Plaid's culture is rooted in impact and collective growth, and the company seeks technical leaders who resonate with its principles of inventing tomorrow and embracing openness. The mission at Plaid is to unlock financial freedom for everyone, and to support this mission, the company seeks to build a diverse team of driven individuals who care deeply about making the financial ecosystem more equitable.
What You Will Do
- Lead the expansion of reliability standards across product engineering
- Architect and manage the SLO and error-budget framework
- Promote widespread use of progressive delivery and automated safety gates
- Guide emerging product teams toward production readiness
- Collaborate with SRE, Platform, and Infrastructure teams to transform complex production requirements into intuitive, self-service platform features
- Direct the response to critical incidents and ensure the resulting post-mortem actions yield permanent improvements to the platform
- Prepare for an AI-driven development landscape by scaling safety nets to handle an increased volume and frequency of code changes
- Define and scale Plaid's reliability practices across product engineering
- Drive the adoption of progressive delivery and automated safety gates
- Ensure new products are production-ready
What We Are Looking For
- Over 8 years of professional experience in backend systems, SRE, or platform engineering roles
- Proven track record of designing reliability programs that achieved cross-team adoption
- Direct experience building or operating canary rollout systems, metric-gated analysis, or automated rollback infrastructure
- Technical proficiency in software development, with a preference for Go or similar systems languages
- Ability to drive organizational change and influence engineering culture without formal authority
- Sound technical judgment in high-stakes production scenarios, balancing user impact with developer velocity
- Prior exposure to Kubernetes, service mesh technologies, Prometheus, or ArgoCD
Nice to Have
- Experience with AI-assisted development and its implications for reliability and safety
- Knowledge of cloud-native technologies and their application in production environments
- Familiarity with Agile development methodologies and their implementation in engineering teams
Benefits and Perks
- Competitive salary and equity package
- Comprehensive health, dental, and vision insurance
- Generous PTO policy and paid holidays
- Remote work stipend and flexible working hours
- Professional development opportunities and conference sponsorships
- Access to cutting-edge technologies and tools
- Collaborative and dynamic work environment
How to Stand Out
- To stand out in your application, highlight your experience with reliability programs and progressive delivery, and provide specific examples of how you drove adoption and improvement in your previous roles.
- Make sure to showcase your technical proficiency in software development, particularly with Go or similar systems languages.
- Emphasize your ability to drive organizational change and influence engineering culture without formal authority, as this is a key aspect of the Staff Site Reliability Engineer role.
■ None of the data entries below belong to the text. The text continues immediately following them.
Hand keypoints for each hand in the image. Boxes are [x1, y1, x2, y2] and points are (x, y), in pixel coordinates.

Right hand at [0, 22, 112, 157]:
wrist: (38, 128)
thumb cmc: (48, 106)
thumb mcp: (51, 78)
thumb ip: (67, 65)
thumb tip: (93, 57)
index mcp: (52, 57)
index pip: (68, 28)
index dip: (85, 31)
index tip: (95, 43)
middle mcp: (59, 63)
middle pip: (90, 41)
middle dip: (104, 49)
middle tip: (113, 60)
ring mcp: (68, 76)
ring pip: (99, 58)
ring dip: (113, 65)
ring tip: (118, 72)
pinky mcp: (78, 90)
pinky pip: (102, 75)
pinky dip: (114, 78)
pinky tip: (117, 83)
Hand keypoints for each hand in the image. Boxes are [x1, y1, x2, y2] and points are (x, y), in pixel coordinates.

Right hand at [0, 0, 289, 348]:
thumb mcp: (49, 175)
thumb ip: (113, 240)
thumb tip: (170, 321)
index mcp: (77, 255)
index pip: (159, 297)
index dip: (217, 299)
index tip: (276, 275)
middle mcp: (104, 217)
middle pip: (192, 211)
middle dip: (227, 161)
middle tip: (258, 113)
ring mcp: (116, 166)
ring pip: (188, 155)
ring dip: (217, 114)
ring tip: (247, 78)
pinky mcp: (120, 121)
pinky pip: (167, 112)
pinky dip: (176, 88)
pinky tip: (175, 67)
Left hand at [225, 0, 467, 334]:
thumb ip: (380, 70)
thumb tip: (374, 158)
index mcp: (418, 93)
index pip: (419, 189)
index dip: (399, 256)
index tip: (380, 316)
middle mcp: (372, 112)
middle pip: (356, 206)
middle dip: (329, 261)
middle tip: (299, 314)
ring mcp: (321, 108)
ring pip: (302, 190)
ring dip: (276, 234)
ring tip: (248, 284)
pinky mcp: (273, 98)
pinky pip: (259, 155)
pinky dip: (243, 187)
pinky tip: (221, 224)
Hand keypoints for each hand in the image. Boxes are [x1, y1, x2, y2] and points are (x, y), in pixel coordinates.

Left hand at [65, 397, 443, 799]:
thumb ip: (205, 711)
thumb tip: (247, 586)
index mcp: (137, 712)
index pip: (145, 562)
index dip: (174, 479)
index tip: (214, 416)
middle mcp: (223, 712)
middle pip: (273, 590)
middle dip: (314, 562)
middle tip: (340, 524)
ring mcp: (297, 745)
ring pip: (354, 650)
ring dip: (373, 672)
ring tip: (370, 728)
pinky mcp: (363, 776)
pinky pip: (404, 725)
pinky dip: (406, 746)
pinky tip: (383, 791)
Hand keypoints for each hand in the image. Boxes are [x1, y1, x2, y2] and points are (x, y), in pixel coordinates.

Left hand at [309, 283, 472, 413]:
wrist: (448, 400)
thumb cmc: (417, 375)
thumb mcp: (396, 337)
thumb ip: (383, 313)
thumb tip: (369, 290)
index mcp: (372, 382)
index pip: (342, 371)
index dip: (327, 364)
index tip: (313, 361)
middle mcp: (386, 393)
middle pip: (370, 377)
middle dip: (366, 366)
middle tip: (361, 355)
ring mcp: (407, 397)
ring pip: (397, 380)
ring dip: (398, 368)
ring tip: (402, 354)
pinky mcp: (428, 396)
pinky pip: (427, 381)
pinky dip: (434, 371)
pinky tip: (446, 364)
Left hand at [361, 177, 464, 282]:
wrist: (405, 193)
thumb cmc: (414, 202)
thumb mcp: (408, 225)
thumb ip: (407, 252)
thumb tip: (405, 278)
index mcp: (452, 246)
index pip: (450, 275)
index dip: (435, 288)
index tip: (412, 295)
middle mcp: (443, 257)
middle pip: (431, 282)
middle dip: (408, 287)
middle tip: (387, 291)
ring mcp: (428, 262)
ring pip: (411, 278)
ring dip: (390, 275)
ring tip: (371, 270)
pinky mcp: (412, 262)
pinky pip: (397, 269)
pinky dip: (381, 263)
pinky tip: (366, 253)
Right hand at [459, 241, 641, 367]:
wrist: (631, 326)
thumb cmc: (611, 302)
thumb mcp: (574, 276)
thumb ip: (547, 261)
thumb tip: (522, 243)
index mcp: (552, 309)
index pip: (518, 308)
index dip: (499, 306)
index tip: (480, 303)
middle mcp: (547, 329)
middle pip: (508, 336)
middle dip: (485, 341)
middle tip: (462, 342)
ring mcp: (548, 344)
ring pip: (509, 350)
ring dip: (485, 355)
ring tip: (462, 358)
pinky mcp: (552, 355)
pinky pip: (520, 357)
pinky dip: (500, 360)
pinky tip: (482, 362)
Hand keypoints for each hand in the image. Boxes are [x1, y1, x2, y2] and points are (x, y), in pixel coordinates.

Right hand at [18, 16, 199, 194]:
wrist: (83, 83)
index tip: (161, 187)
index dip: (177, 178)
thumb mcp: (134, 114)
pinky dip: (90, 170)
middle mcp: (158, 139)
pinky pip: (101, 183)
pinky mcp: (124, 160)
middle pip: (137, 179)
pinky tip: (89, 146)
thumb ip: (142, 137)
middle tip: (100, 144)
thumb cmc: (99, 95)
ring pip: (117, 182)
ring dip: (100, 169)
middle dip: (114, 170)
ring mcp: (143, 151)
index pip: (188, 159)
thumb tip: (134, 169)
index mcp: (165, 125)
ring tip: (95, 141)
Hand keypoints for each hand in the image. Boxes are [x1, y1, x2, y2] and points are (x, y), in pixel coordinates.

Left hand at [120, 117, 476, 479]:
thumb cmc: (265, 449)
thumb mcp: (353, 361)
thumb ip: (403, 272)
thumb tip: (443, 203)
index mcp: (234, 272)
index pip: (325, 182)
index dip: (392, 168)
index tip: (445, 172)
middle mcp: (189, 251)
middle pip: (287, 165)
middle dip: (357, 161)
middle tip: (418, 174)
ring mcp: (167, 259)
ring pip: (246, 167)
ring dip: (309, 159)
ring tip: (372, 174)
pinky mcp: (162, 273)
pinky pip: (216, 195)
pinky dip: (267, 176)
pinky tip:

- Prepare to discuss your experience with high-stakes production scenarios and how you balanced user impact with developer velocity.
- Be ready to talk about your vision for the future of reliability and safety in software development, and how you plan to contribute to Plaid's mission.
- Don't be afraid to ask about the company culture and values, and how they impact the way the team works and collaborates.
- Pay attention to the company's commitment to diversity and inclusion, and be prepared to discuss how you can contribute to these efforts.
This is a remote position listed on WFA Digital, the platform for professionals who work from anywhere. Browse more remote jobs across all categories.